An additional question asking if respondents replied to surveys in general produced a 46% response rate indicating that respondents do not reply to surveys in general.
Although this survey does not provide substantive information about techniques for increasing the response rate, it still seems as if it is worth considering response rate enhancement techniques. For example, shifting distributing the questionnaire from the spring to the fall has had good results on some college campuses.
Another possible technique is to move to saturation surveying. This refers to using a minimal temporal separation between the survey instrument and the reminder notices. The concept behind saturation surveying is that of increasing the importance of the questionnaire by what is perceived to be frequent reminder notices. In this survey, there was about a ten day gap between the delivery of the survey instrument and the follow-up instrument, i.e., either a post card or electronic mail. With saturation surveying, the follow-up instrument would be received within 4 days of the initial instrument.
An informal tally of the replies to Question 4 seemed to roughly correspond with the responses to the corresponding parts of Questions 4 and 5 in the paper questionnaire. An insufficient number of replies were received to make a more precise comparison.
The survey of non-respondents, because of the additional effort required, probably should not be done for every survey.
Key Entry of Open Ended Question Replies
The traditional procedure was to have personnel in the Office of Student Research manually type in the replies to the open ended questions. This was a labor intensive procedure since it was an add-on task for those entering the replies.

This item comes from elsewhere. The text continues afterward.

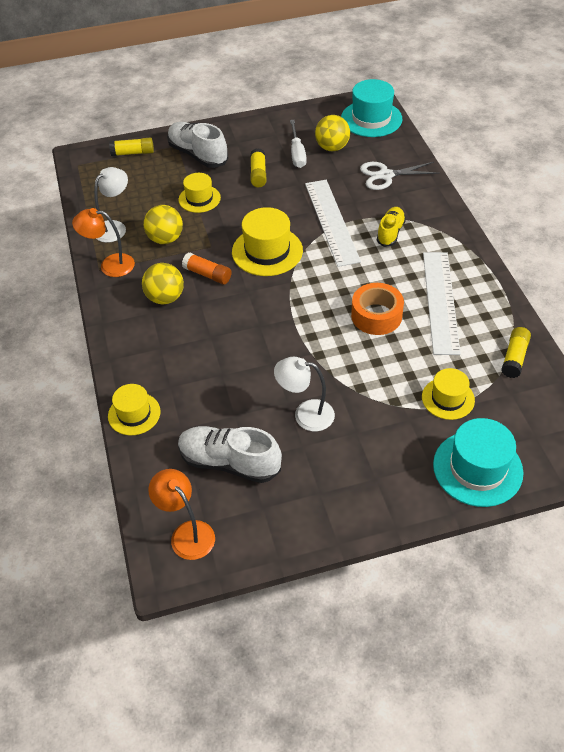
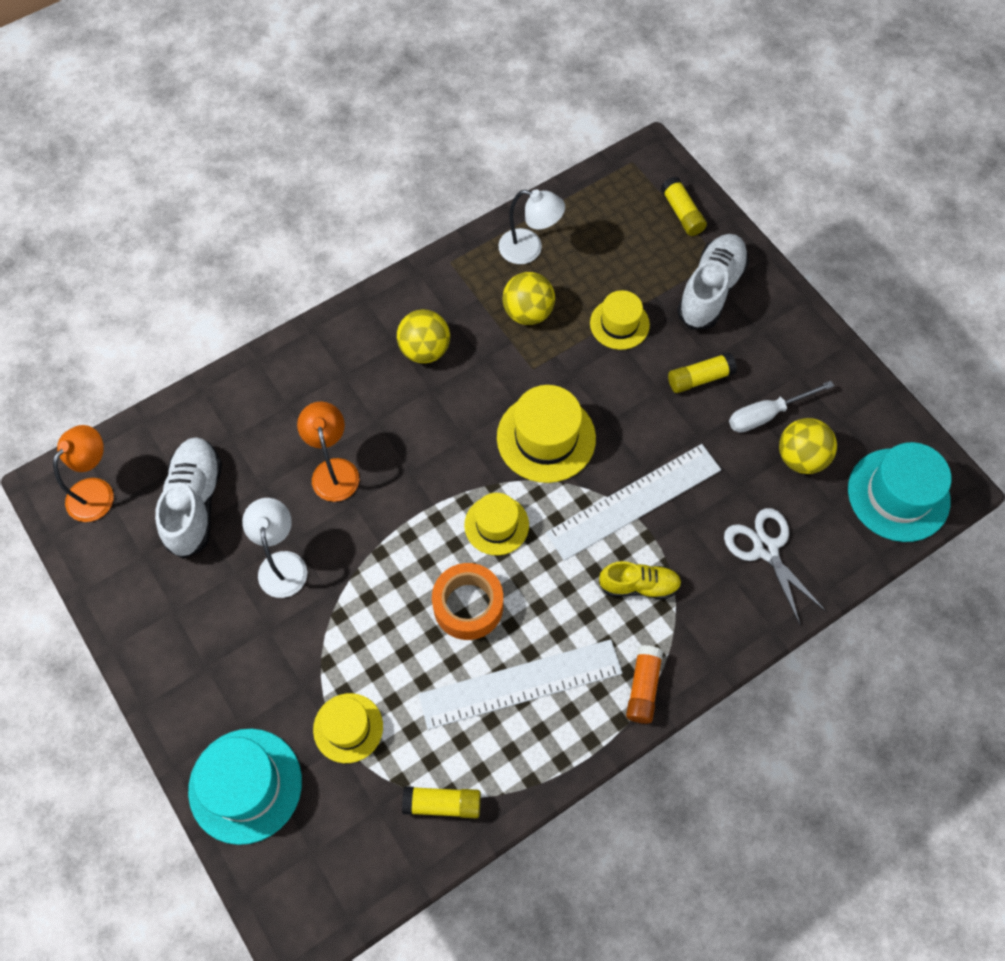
camera: 70 degrees right, 15 degrees up
orange lamp [72,208,135,277] -> orange lamp moved to [297,402,359,502]
yellow hat [108,384,161,435] -> yellow hat moved to [464,493,529,555]
orange glue stick [182,252,232,285] -> orange glue stick moved to [626,645,663,724]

The experimental procedure consisted of employing a key entry firm to enter all of the open ended question replies. Generally, the replies were short. Because at some point analysis and probably publication of at least some open ended replies will occur, replies with profanity, of which there were very few, were edited to remove the profanity.
One of the open ended questions asked those surveyed to list the author and title of the most recent book read for pleasure in this academic year. Although the replies are of general interest, it was not possible to tally the replies because of a lack of uniformity in reporting authors’ names and book titles.